TSE:BNS
This summary was created by AI, based on 30 opinions in the last 12 months.
Experts generally recognize Bank of Nova Scotia (BNS) as a long-term investment with an attractive dividend yield, currently around 4.5% to 4.6%. However, there are mixed reviews on its recent performance, with some noting it has lagged behind peers like Royal Bank (RY) and TD in terms of growth and valuation. Analysts mention that BNS has a solid capital base and is seen as undervalued at approximately 1.5x book value, yet concerns regarding its strategic decisions and international exposure, particularly in Latin America, persist. The new management is considered a positive change, although uncertainties surrounding acquisitions and future growth strategies contribute to a cautious outlook from some experts. Overall, while short-term volatility and market conditions remain a factor, BNS is still deemed a viable option for investors looking for dividend income and stability in the Canadian banking sector.

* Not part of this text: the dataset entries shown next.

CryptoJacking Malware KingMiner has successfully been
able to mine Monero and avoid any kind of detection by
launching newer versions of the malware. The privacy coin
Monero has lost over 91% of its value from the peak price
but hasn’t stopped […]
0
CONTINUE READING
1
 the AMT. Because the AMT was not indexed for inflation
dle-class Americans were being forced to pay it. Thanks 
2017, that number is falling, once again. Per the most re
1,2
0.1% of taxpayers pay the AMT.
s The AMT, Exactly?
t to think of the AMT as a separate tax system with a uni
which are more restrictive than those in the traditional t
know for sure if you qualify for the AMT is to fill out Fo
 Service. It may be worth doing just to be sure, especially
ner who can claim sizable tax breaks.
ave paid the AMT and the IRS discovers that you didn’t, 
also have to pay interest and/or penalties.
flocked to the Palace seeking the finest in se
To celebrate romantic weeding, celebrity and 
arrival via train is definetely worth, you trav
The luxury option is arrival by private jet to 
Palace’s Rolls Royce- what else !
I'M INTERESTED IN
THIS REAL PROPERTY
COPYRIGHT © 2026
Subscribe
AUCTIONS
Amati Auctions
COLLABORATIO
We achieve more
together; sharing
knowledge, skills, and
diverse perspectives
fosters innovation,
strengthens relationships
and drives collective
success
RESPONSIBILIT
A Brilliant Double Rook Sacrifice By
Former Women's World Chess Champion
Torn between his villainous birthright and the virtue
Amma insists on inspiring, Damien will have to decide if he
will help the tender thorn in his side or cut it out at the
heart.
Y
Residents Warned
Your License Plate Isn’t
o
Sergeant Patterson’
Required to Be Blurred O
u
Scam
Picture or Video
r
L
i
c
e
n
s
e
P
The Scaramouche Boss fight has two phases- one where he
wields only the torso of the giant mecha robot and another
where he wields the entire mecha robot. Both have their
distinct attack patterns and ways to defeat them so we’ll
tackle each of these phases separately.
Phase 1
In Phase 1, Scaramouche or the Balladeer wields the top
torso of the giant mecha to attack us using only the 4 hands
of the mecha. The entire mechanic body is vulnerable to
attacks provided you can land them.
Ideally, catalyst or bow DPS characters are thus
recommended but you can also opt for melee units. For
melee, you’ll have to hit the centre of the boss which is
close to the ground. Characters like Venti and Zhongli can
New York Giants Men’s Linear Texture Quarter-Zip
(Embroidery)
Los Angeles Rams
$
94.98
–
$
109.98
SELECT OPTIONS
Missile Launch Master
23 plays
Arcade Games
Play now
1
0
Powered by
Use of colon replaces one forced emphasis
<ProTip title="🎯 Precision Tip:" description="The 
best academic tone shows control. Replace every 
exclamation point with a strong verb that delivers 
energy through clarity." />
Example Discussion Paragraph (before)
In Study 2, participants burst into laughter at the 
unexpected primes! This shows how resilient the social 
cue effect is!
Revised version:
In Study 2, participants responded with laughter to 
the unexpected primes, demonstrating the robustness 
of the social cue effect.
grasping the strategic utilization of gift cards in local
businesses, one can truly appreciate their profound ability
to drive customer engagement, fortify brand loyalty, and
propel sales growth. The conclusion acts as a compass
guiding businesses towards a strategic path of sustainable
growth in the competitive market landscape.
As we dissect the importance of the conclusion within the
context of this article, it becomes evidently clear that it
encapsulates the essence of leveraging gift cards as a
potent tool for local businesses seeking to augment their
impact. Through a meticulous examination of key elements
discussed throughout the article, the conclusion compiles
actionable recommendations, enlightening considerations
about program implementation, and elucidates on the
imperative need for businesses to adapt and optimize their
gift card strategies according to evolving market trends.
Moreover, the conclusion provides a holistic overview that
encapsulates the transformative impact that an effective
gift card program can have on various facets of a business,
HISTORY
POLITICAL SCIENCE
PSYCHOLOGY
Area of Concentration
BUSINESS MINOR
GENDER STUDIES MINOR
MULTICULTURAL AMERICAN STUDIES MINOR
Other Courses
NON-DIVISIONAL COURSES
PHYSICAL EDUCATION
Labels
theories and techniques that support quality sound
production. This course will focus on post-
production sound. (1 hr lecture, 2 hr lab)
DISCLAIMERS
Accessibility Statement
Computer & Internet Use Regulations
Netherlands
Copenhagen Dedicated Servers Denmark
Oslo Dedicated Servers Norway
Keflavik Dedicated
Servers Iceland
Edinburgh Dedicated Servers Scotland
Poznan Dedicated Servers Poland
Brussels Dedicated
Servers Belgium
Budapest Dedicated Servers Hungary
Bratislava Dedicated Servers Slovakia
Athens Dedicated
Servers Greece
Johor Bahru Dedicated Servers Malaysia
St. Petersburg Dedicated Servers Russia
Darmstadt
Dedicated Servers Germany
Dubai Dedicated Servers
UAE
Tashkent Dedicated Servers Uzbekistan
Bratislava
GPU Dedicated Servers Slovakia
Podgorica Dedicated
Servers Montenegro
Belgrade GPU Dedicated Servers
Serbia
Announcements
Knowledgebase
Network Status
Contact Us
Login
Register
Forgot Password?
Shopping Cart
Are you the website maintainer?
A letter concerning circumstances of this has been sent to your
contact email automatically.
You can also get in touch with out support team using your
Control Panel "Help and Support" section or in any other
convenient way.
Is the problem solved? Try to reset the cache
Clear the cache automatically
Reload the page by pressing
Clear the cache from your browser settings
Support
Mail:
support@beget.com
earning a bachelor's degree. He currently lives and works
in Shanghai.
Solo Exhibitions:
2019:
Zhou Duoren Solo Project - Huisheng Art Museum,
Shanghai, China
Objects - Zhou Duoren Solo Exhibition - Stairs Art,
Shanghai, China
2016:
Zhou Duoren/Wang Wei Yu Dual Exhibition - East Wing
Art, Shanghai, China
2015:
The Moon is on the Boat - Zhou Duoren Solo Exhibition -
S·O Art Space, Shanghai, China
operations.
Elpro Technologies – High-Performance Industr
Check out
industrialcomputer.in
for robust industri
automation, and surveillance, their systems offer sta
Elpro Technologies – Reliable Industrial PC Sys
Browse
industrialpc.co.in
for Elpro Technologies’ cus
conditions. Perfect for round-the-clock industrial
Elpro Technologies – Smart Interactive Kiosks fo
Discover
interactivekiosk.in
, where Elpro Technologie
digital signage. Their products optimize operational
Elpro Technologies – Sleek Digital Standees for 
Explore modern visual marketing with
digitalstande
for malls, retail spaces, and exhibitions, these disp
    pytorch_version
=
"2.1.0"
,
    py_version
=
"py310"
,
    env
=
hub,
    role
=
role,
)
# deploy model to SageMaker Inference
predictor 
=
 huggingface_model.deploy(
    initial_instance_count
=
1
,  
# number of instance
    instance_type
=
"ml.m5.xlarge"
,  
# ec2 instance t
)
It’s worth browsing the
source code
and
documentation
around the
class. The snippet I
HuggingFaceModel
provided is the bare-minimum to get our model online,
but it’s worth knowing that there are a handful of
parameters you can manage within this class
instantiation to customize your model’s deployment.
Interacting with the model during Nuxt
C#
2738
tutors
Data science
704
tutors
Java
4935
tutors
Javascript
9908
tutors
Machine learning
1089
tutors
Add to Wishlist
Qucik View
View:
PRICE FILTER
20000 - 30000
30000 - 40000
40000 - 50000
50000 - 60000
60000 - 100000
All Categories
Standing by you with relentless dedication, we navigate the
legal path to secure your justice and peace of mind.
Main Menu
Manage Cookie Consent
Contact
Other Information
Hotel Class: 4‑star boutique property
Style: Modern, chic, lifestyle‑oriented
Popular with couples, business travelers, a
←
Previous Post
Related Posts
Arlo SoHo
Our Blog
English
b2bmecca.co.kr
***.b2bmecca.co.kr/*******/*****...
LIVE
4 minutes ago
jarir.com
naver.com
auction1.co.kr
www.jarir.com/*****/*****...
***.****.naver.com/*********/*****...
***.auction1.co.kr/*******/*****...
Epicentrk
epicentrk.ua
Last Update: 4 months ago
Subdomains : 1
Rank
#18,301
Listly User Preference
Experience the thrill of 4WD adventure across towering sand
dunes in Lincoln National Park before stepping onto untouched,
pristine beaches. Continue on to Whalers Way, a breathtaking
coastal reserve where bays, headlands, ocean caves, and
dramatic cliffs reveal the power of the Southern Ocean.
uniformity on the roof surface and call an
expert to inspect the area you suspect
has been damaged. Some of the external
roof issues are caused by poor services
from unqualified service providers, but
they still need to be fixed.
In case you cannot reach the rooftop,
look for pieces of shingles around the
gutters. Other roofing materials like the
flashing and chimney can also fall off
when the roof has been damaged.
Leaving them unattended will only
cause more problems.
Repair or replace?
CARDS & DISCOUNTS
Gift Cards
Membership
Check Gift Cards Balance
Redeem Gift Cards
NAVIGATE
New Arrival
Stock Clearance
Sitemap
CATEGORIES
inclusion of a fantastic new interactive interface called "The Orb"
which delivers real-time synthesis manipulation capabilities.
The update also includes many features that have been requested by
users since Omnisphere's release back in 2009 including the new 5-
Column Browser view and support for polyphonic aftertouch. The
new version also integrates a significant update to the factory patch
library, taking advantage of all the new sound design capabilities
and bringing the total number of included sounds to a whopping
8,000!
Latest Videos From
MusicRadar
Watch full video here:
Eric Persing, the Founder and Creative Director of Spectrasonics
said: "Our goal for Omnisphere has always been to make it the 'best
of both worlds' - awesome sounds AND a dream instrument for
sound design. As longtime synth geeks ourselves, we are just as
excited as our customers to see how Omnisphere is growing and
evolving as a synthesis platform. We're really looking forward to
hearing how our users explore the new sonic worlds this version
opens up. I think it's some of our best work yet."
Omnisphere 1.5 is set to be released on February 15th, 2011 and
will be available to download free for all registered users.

It's badly lagging the other Canadian banks. It's been oversold to the point of being highly attractive. Good 4.8% yield and PB value. Yes, they are exposed to Latin America, but BNS is making a lot of effort in fintech and wealth
management through the Jarislowsky purchase. Now, BNS is a buying opportunity.
A higher-beta bank name, because their revenues are mostly in Latin America where there are commodity-based economies and are thus more volatile. But the middle class is growing there, so there's long-term potential. You'll be fine if you have a medium- or long-term horizon, but challenging in the short. It's riskier than its peers. Also, it takes time to digest their recent large acquisitions in wealth management and to benefit from those synergies.